* [Aufgabenziel]:
Wie viele Seiten umfasst das Buch über die Grafschaft Ostfriesland, das im folgenden Auszug verzeichnet ist?

Kirchengeschichte: Neuzeit

Autor/Hrsg.:

Grochowina, Nicole

Titel/Untertitel:

Indifferenz und Dissens in der Grafschaft Ostfriesland im 16. und 17. Jahrhundert.

Verlag:

Frankfurt a. M.-Berlin-Bern-Bruxelles-New York-Oxford-Wien: Lang 2003. 499 S. 8 = Europäische Hochschulschriften. Reihe 23: Theologie, 766. Kart. Euro 65,40. ISBN 3-631-39820-4.

* [Bereitgestelltes Material]:
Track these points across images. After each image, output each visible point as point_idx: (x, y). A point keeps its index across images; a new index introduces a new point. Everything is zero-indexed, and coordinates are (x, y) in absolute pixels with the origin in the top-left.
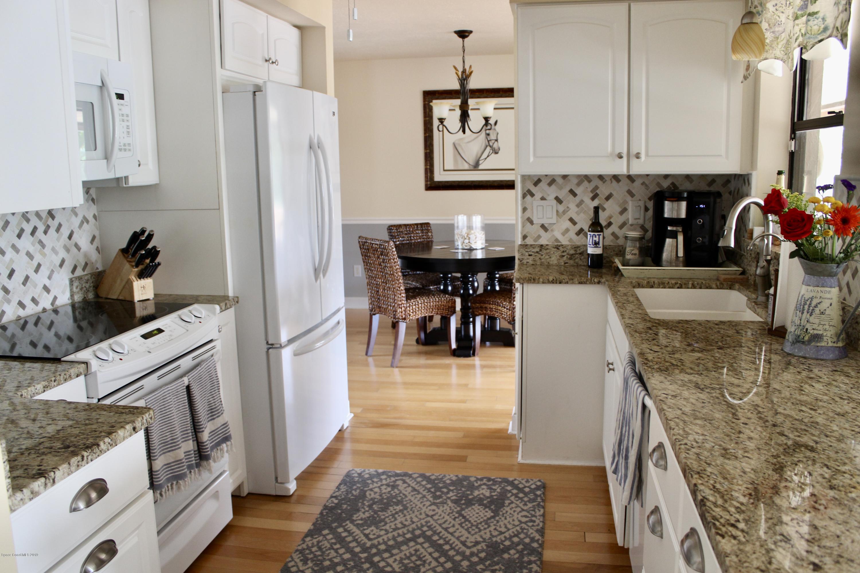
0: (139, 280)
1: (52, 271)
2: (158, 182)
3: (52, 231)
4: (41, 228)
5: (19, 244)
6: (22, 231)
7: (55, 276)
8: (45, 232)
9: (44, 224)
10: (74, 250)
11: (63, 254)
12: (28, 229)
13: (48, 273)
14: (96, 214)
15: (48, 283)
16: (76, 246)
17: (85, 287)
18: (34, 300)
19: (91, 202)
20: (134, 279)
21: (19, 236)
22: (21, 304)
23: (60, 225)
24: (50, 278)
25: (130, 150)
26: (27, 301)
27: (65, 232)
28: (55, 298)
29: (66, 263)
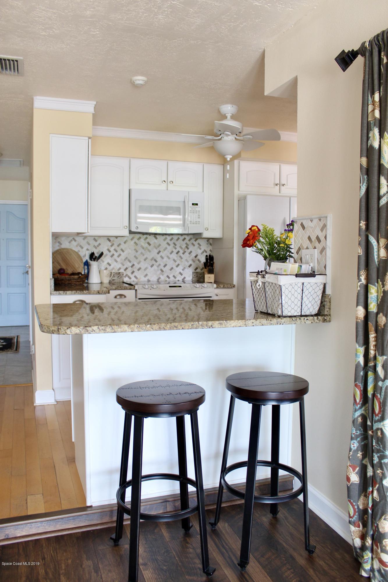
0: (208, 274)
1: (185, 268)
2: (222, 237)
3: (187, 254)
4: (181, 251)
5: (171, 256)
6: (172, 252)
7: (186, 270)
8: (183, 254)
9: (183, 251)
10: (198, 262)
11: (191, 262)
12: (175, 251)
13: (182, 268)
14: (212, 250)
15: (182, 272)
16: (199, 260)
17: (199, 276)
18: (174, 276)
19: (209, 245)
20: (206, 273)
21: (171, 253)
22: (168, 277)
23: (191, 252)
24: (183, 270)
25: (199, 224)
26: (171, 276)
27: (193, 255)
28: (185, 278)
29: (192, 266)
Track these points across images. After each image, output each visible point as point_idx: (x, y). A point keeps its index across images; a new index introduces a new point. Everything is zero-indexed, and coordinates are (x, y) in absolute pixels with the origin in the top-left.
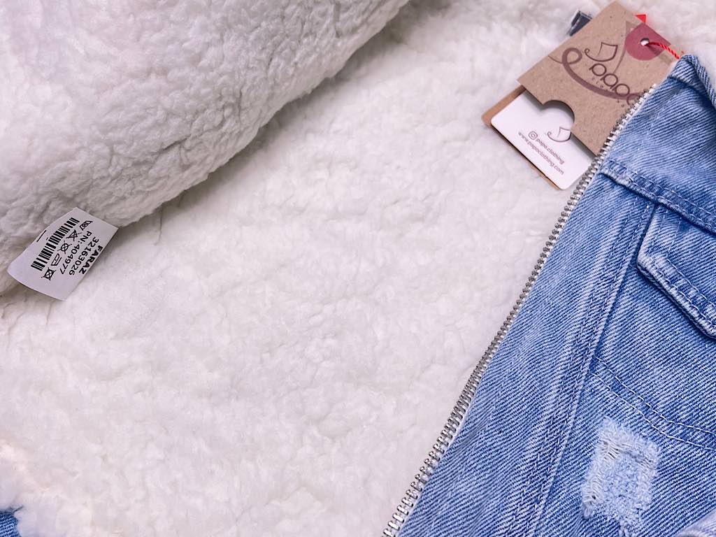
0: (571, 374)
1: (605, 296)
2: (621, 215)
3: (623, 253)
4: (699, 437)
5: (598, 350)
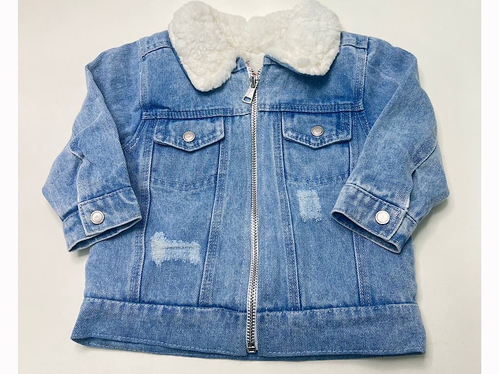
0: (280, 184)
1: (280, 154)
2: (272, 123)
3: (278, 136)
4: (326, 181)
5: (285, 172)
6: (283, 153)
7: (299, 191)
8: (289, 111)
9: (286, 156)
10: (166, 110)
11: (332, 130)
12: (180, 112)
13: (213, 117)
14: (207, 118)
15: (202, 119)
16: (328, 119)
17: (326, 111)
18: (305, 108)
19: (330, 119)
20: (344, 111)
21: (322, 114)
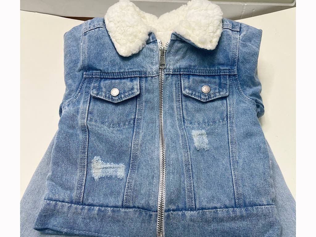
1: (179, 105)
5: (183, 118)
6: (182, 105)
7: (193, 131)
8: (187, 74)
9: (184, 106)
10: (99, 71)
11: (215, 89)
12: (108, 73)
13: (131, 77)
14: (128, 78)
15: (124, 78)
16: (213, 80)
17: (211, 74)
18: (198, 71)
19: (215, 80)
20: (224, 75)
21: (209, 76)
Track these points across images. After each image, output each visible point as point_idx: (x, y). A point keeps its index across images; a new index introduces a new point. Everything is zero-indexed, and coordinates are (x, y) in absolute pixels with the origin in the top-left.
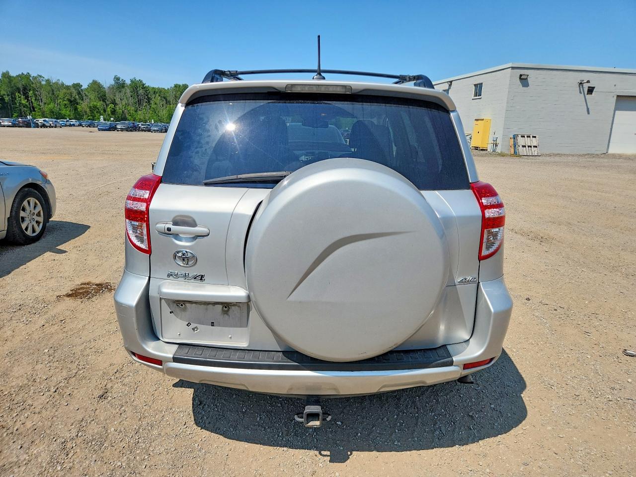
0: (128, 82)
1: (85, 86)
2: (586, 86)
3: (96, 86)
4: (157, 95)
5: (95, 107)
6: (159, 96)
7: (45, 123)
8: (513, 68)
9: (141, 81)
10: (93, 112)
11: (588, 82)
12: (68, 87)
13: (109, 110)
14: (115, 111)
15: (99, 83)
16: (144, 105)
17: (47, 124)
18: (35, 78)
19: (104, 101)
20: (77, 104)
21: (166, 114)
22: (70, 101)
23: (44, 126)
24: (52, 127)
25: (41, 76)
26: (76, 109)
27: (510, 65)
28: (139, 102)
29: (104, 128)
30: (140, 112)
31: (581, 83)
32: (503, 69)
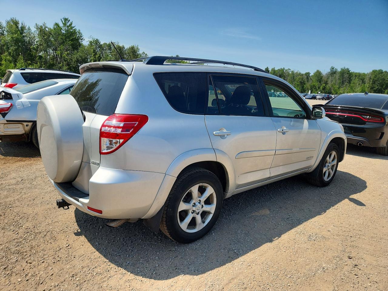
0: (339, 70)
1: (312, 74)
3: (318, 74)
4: (357, 78)
5: (314, 86)
6: (358, 78)
7: (280, 95)
9: (348, 69)
10: (312, 89)
12: (302, 75)
13: (321, 87)
14: (325, 88)
15: (320, 71)
16: (346, 84)
17: (281, 96)
18: (286, 70)
19: (320, 82)
20: (305, 84)
21: (360, 90)
22: (301, 82)
23: (279, 96)
24: (283, 97)
25: (289, 69)
26: (303, 87)
28: (343, 83)
29: (309, 97)
30: (341, 89)
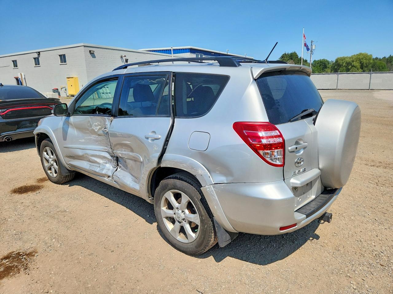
2: (124, 58)
8: (85, 46)
11: (125, 56)
27: (82, 44)
31: (122, 57)
32: (78, 47)
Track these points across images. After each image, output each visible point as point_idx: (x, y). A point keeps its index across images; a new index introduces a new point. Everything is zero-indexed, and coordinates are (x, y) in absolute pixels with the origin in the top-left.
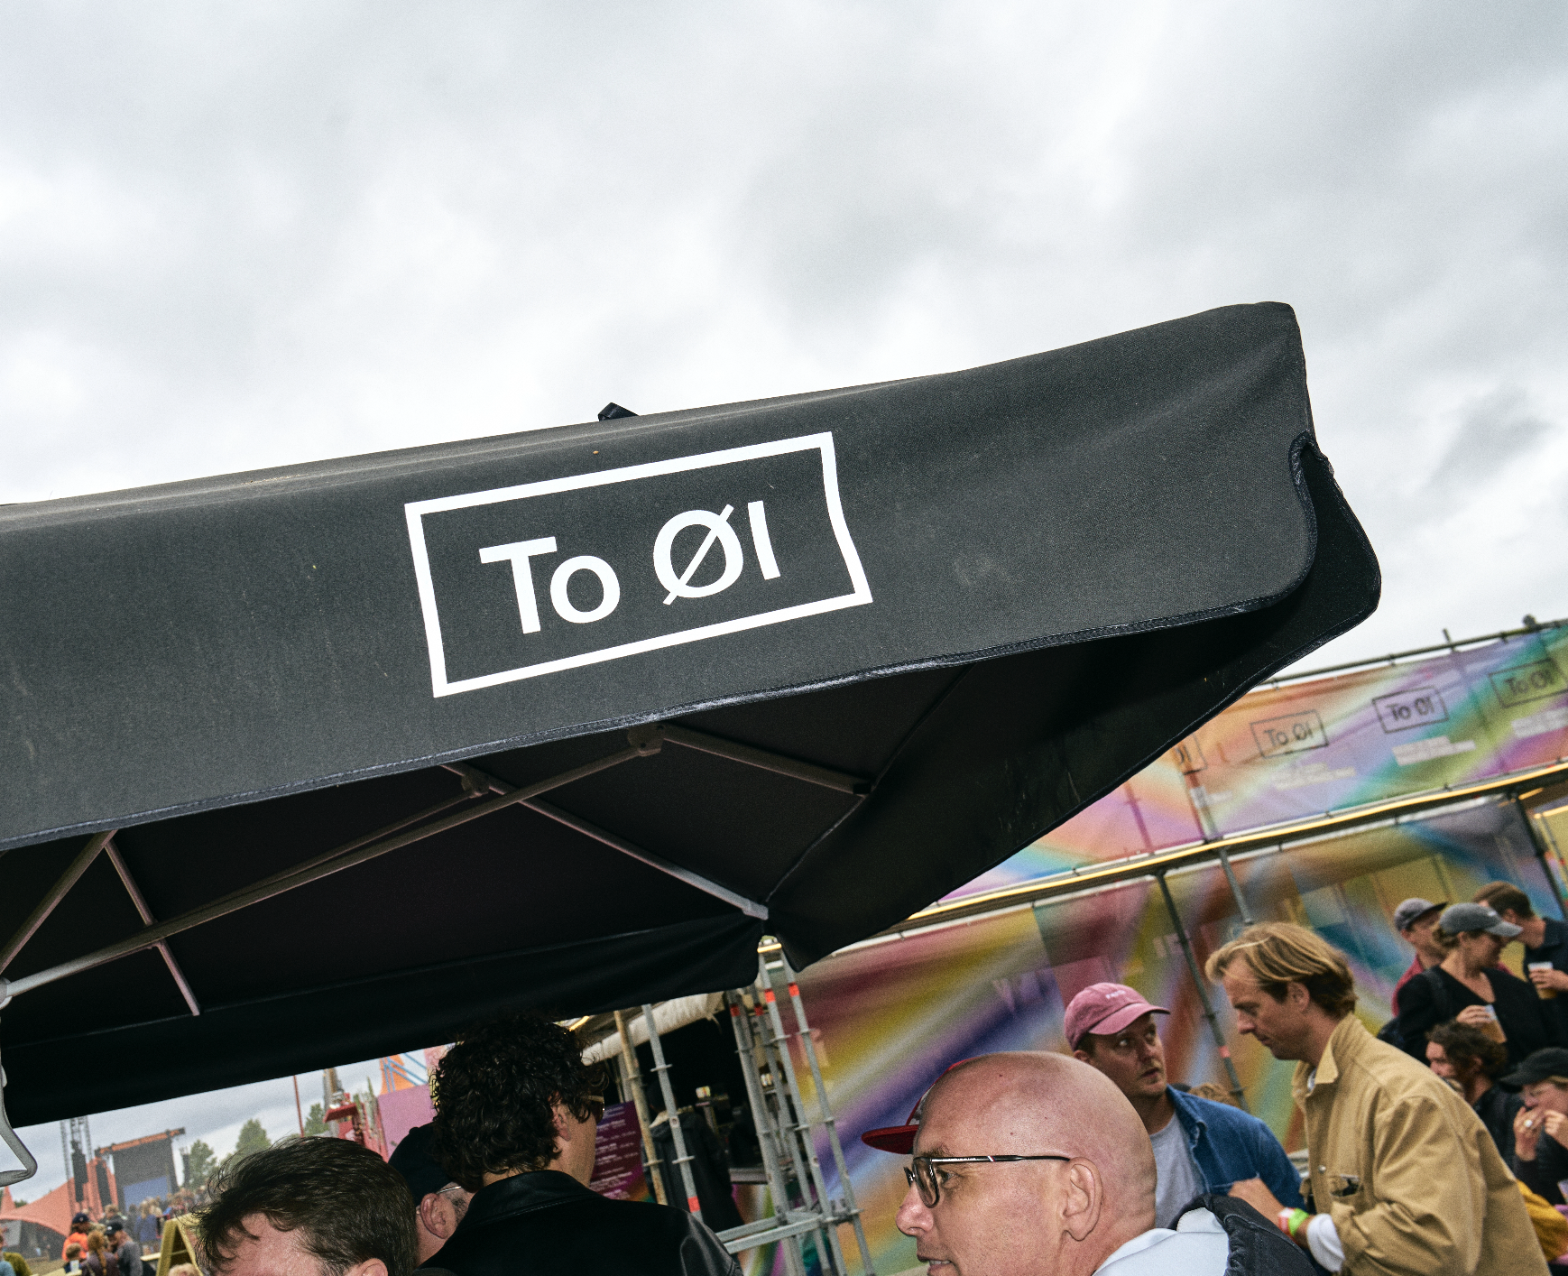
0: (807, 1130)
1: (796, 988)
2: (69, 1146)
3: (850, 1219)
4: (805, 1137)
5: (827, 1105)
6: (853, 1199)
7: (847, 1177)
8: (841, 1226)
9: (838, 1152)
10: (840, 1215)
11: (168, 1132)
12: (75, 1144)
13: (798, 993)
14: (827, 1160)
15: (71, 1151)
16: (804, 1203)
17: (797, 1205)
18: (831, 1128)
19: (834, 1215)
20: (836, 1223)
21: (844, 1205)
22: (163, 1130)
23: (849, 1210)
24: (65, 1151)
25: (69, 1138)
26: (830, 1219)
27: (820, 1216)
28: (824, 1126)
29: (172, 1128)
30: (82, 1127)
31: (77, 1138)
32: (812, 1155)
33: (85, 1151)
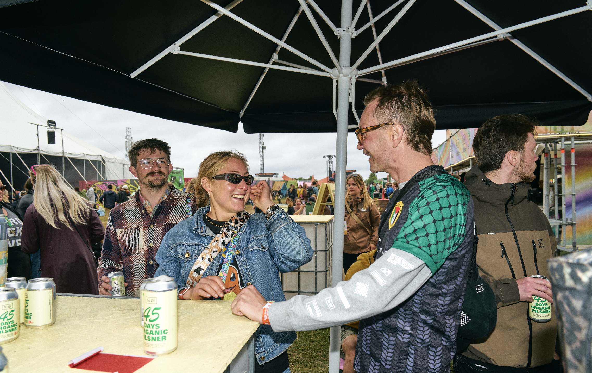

* [Übungslösung]:
Das Buch umfasst 499 Seiten.